This past week I’ve spent some time evaluating CakePHP and trying to compare it to the things I’ve learned in Ruby on Rails. I checked out CakePHP over a year ago, and I admit I didn’t get into it as much as I had hoped. Having dealt with Struts while using Java, I felt at home with both in terms of their MVC nature and I have no desire to go back to life without a framework. Because CakePHP started out as a Rails Clone, they share many advantages:
- Convention over Configuration – Each framework tries to follow a set of standards in filenames, controller names, and so on so on. When I work on a site someone else designed using a framework, I know where things go and I can familiarize myself with that application much more quickly.

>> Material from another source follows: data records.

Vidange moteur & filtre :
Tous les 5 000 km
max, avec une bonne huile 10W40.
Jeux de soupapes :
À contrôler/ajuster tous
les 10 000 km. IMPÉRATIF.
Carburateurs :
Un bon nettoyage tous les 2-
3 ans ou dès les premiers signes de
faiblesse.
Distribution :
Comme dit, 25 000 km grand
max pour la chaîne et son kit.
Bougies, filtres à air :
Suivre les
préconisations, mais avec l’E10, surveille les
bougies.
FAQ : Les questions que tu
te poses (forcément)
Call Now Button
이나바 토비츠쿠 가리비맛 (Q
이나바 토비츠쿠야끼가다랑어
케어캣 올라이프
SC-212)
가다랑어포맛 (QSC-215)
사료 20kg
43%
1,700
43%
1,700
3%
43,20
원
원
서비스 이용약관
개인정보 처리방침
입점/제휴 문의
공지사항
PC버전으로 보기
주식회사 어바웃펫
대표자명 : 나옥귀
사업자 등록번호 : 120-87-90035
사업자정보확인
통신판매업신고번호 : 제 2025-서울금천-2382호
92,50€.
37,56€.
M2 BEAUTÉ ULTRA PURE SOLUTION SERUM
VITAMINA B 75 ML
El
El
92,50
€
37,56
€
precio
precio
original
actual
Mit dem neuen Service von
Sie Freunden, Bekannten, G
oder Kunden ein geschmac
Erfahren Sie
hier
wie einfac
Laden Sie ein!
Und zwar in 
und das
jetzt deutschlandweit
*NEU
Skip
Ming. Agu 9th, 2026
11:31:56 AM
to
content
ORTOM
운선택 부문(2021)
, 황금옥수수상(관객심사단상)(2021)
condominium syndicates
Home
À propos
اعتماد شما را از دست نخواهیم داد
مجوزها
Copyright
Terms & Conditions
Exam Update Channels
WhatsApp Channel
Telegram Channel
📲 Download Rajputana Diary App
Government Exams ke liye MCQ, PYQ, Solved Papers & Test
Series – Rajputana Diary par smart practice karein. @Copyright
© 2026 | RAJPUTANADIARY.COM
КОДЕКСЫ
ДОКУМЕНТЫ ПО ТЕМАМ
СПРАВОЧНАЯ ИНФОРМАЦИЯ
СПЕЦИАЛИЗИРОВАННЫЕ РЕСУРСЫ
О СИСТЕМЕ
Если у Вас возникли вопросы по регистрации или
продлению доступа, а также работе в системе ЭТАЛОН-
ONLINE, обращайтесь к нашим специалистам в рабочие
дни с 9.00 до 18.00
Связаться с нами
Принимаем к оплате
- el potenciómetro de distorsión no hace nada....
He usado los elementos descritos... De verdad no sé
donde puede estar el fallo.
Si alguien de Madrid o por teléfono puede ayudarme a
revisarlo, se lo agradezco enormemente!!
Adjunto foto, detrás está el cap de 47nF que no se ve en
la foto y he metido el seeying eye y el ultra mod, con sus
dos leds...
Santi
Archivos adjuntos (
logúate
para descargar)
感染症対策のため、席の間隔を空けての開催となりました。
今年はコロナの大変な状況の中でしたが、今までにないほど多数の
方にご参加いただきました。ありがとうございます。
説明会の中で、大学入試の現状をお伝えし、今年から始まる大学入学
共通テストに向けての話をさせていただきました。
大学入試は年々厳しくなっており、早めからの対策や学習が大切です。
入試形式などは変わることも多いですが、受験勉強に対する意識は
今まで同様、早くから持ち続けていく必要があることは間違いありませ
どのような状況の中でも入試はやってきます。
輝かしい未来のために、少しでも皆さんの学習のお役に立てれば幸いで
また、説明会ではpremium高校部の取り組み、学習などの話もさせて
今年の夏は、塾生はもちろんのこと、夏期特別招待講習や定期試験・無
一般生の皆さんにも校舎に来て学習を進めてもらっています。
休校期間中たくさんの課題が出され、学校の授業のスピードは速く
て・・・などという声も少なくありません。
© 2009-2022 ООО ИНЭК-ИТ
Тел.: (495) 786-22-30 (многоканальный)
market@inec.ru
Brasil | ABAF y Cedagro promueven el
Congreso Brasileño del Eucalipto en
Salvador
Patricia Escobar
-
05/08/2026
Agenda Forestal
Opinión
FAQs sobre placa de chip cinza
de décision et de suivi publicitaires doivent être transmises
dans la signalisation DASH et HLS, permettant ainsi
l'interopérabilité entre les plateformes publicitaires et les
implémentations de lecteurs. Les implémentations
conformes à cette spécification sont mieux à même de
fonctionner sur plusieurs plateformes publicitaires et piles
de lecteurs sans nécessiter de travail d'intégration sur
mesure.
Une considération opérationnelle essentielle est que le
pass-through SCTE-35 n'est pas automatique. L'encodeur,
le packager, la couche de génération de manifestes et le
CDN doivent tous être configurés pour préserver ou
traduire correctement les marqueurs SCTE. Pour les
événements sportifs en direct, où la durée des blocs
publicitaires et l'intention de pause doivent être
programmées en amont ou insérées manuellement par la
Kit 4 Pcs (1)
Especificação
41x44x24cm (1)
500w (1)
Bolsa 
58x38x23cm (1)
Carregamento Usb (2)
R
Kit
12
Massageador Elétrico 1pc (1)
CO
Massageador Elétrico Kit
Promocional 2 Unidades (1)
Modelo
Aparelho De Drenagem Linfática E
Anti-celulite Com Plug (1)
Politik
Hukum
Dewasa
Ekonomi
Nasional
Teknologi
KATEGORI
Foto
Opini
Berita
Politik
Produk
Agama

- Don’t Repeat Yourself – Specifying code in one place means that you only have to change it once should it need updating.
- MVC and a focus on “Fat Models” – Separate models, views, and controllers make life easier down the road when it comes time to switch to a new system that has a new database or when you want to make a fancy interface for an iPhone or the next new thing.
There are many other advantages to each, but let’s move on to the differences and disadvantages of these frameworks (keep in mind that this is from a somewhat unexperienced perspective, please let me know if these don’t convey the whole truth):
- CakePHP isn’t as mature as Ruby on Rails. Migrations aren’t fully integrated and the feature set seems to be a few steps behind Rails.
- CakePHP isn’t as easy to deploy as Ruby on Rails. This might matter more for larger applications, but I haven’t seen anything like Capistrano in Rails.
- Documentation is somewhat lacking in both. I had a hard time getting going using only tutorials that I found online. Rails has some great books, but I haven’t found any for CakePHP (although the tutorials and my familiarity with PHP made things easier).
- Ruby is new to me. In my opinion, it has a higher learning curve than PHP (possibly because I already knew Java before learning PHP).
- There are far fewer hosting solutions that provide good Ruby on Rails support. Although it’s pretty easy to get both up and running (especially for the lucky users of Mac OS 10.5), good hosting is pricier for Rails applications.
With all that said, there’s no way I’d like to go back to plain old PHP for developing a website. Things have come a long way even in just the past year for both of these frameworks, so I hope to keep learning them both. In the meantime, though, I’m devoting more of my time to Ruby on Rails, simply because I’m actually finding it fun to code in Ruby (and the Ruby Quiz is something I wish my programming classes had been) while PHP never had me quite as excited.